• [Written task]
Reproduce the extracted page text data below line for line, with no changes, and omit the pictures from your answer.

(Extracted page text data)
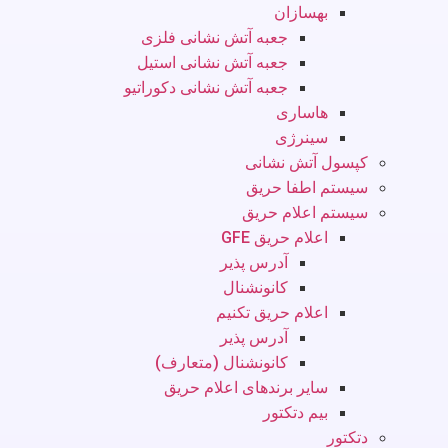
بهسازان
جعبه آتش نشانی فلزی
جعبه آتش نشانی استیل
جعبه آتش نشانی دکوراتیو
هاساری
سینرژی
کپسول آتش نشانی
سیستم اطفا حریق
سیستم اعلام حریق
اعلام حریق GFE
آدرس پذیر
کانونشنال
اعلام حریق تکنیم
آدرس پذیر
کانونشنال (متعارف)
سایر برندهای اعلام حریق
بیم دتکتور
دتکتور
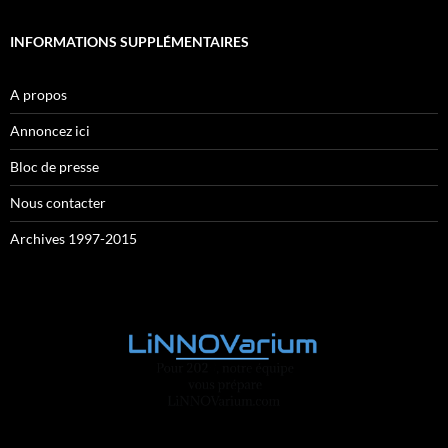
INFORMATIONS SUPPLÉMENTAIRES
A propos
Annoncez ici
Bloc de presse
Nous contacter
Archives 1997-2015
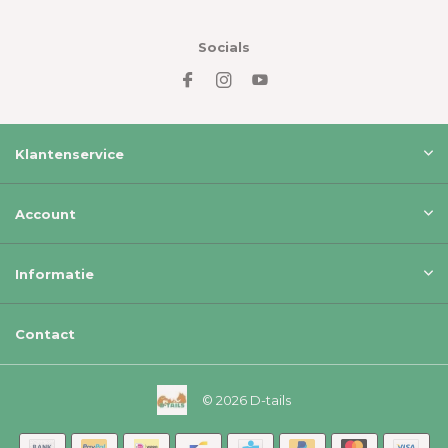
Socials
Klantenservice
Account
Informatie
Contact
© 2026 D-tails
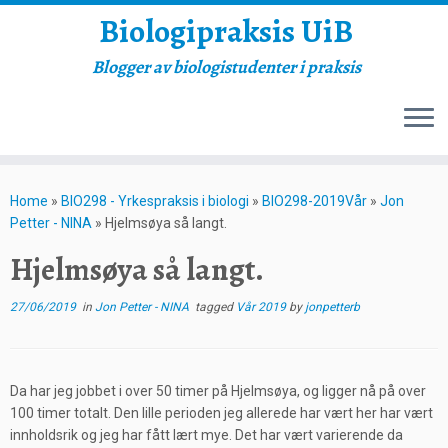
Biologipraksis UiB
Blogger av biologistudenter i praksis
Skip
to
Home
»
BIO298 - Yrkespraksis i biologi
»
BIO298-2019Vår
»
Jon
content
Petter - NINA
»
Hjelmsøya så langt.
Hjelmsøya så langt.
27/06/2019
in
Jon Petter - NINA
tagged
Vår 2019
by
jonpetterb
Da har jeg jobbet i over 50 timer på Hjelmsøya, og ligger nå på over
100 timer totalt. Den lille perioden jeg allerede har vært her har vært
innholdsrik og jeg har fått lært mye. Det har vært varierende da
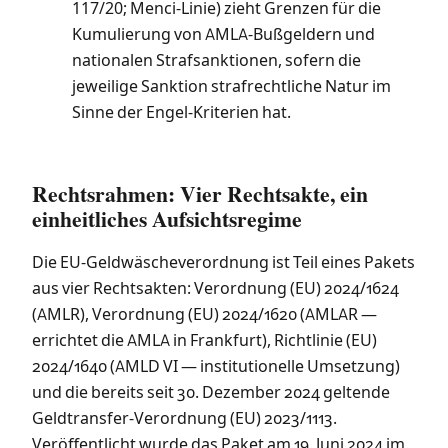
117/20; Menci-Linie) zieht Grenzen für die
Kumulierung von AMLA-Bußgeldern und
nationalen Strafsanktionen, sofern die
jeweilige Sanktion strafrechtliche Natur im
Sinne der Engel-Kriterien hat.
Rechtsrahmen: Vier Rechtsakte, ein
einheitliches Aufsichtsregime
Die EU-Geldwäscheverordnung ist Teil eines Pakets
aus vier Rechtsakten: Verordnung (EU) 2024/1624
(AMLR), Verordnung (EU) 2024/1620 (AMLAR —
errichtet die AMLA in Frankfurt), Richtlinie (EU)
2024/1640 (AMLD VI — institutionelle Umsetzung)
und die bereits seit 30. Dezember 2024 geltende
Geldtransfer-Verordnung (EU) 2023/1113.
Veröffentlicht wurde das Paket am 19. Juni 2024 im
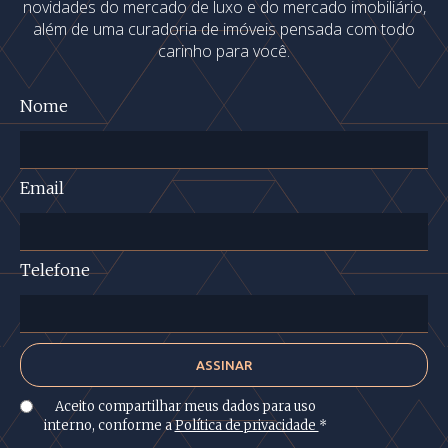
novidades do mercado de luxo e do mercado imobiliário,
além de uma curadoria de imóveis pensada com todo
carinho para você.
Nome
Email
Telefone
Aceito compartilhar meus dados para uso
interno, conforme a
Política de privacidade
*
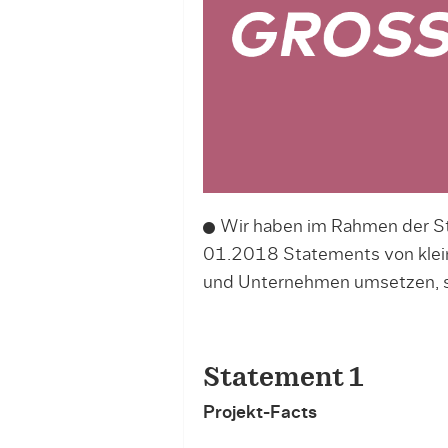
Wir haben im Rahmen der S
01.2018 Statements von klein
und Unternehmen umsetzen, 
Statement 1
Projekt-Facts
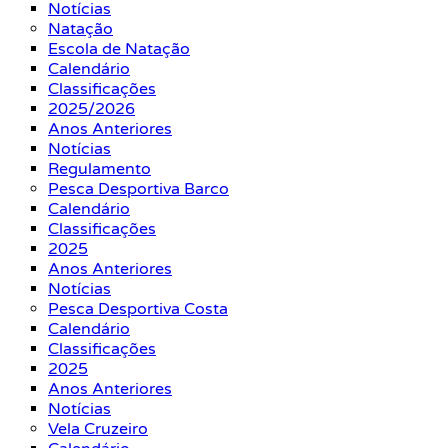
Notícias
Natação
Escola de Natação
Calendário
Classificações
2025/2026
Anos Anteriores
Notícias
Regulamento
Pesca Desportiva Barco
Calendário
Classificações
2025
Anos Anteriores
Notícias
Pesca Desportiva Costa
Calendário
Classificações
2025
Anos Anteriores
Notícias
Vela Cruzeiro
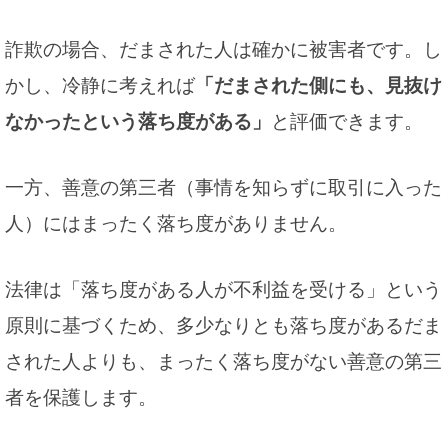
詐欺の場合、だまされた人は確かに被害者です。し
かし、冷静に考えれば
「だまされた側にも、見抜け
なかったという落ち度がある」
と評価できます。
一方、善意の第三者（事情を知らずに取引に入った
人）にはまったく落ち度がありません。
法律は「落ち度がある人が不利益を受ける」という
原則に基づくため、多少なりとも落ち度があるだま
された人よりも、まったく落ち度がない善意の第三
者を保護します。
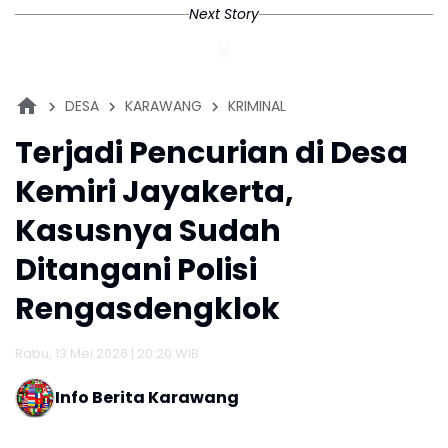
Next Story
DESA
KARAWANG
KRIMINAL
Terjadi Pencurian di Desa
Kemiri Jayakerta,
Kasusnya Sudah
Ditangani Polisi
Rengasdengklok
Rabu, 13 Mei 2026 | 20:20 WIB
Info Berita Karawang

• [Response]
بهسازان
جعبه آتش نشانی فلزی
جعبه آتش نشانی استیل
جعبه آتش نشانی دکوراتیو
هاساری
سینرژی
کپسول آتش نشانی
سیستم اطفا حریق
سیستم اعلام حریق
اعلام حریق GFE
آدرس پذیر
کانونشنال
اعلام حریق تکنیم
آدرس پذیر
کانونشنال (متعارف)
سایر برندهای اعلام حریق
بیم دتکتور
دتکتور
INFORMATIONS SUPPLÉMENTAIRES
A propos
Annoncez ici
Bloc de presse
Nous contacter
Archives 1997-2015
Socials
Klantenservice
Account
Informatie
Contact
© 2026 D-tails
Biologipraksis UiB
Blogger av biologistudenter i praksis
Skip
to
Home
»
BIO298 - Yrkespraksis i biologi
»
BIO298-2019Vår
»
Jon
content
Petter - NINA
»
Hjelmsøya så langt.
Hjelmsøya så langt.
27/06/2019
in
Jon Petter - NINA
tagged
Vår 2019
by
jonpetterb
Da har jeg jobbet i over 50 timer på Hjelmsøya, og ligger nå på over
100 timer totalt. Den lille perioden jeg allerede har vært her har vært
innholdsrik og jeg har fått lært mye. Det har vært varierende da
117/20; Menci-Linie) zieht Grenzen für die
Kumulierung von AMLA-Bußgeldern und
nationalen Strafsanktionen, sofern die
jeweilige Sanktion strafrechtliche Natur im
Sinne der Engel-Kriterien hat.
Rechtsrahmen: Vier Rechtsakte, ein
einheitliches Aufsichtsregime
Die EU-Geldwäscheverordnung ist Teil eines Pakets
aus vier Rechtsakten: Verordnung (EU) 2024/1624
(AMLR), Verordnung (EU) 2024/1620 (AMLAR —
errichtet die AMLA in Frankfurt), Richtlinie (EU)
2024/1640 (AMLD VI — institutionelle Umsetzung)
und die bereits seit 30. Dezember 2024 geltende
Geldtransfer-Verordnung (EU) 2023/1113.
Veröffentlicht wurde das Paket am 19. Juni 2024 im
novidades do mercado de luxo e do mercado imobiliário,
além de uma curadoria de imóveis pensada com todo
carinho para você.
Nome
Email
Telefone
Aceito compartilhar meus dados para uso
interno, conforme a
Política de privacidade
*
Wir haben im Rahmen der S
01.2018 Statements von klein
und Unternehmen umsetzen, 
Statement 1
Projekt-Facts
Notícias
Natação
Escola de Natação
Calendário
Classificações
2025/2026
Anos Anteriores
Notícias
Regulamento
Pesca Desportiva Barco
Calendário
Classificações
2025
Anos Anteriores
Notícias
Pesca Desportiva Costa
Calendário
Classificações
2025
Anos Anteriores
Notícias
Vela Cruzeiro
詐欺の場合、だまされた人は確かに被害者です。し
かし、冷静に考えれば
「だまされた側にも、見抜け
なかったという落ち度がある」
と評価できます。
一方、善意の第三者（事情を知らずに取引に入った
人）にはまったく落ち度がありません。
法律は「落ち度がある人が不利益を受ける」という
原則に基づくため、多少なりとも落ち度があるだま
された人よりも、まったく落ち度がない善意の第三
者を保護します。
Next Story
DESA
KARAWANG
KRIMINAL
Terjadi Pencurian di Desa
Kemiri Jayakerta,
Kasusnya Sudah
Ditangani Polisi
Rengasdengklok
Rabu, 13 Mei 2026 | 20:20 WIB
Info Berita Karawang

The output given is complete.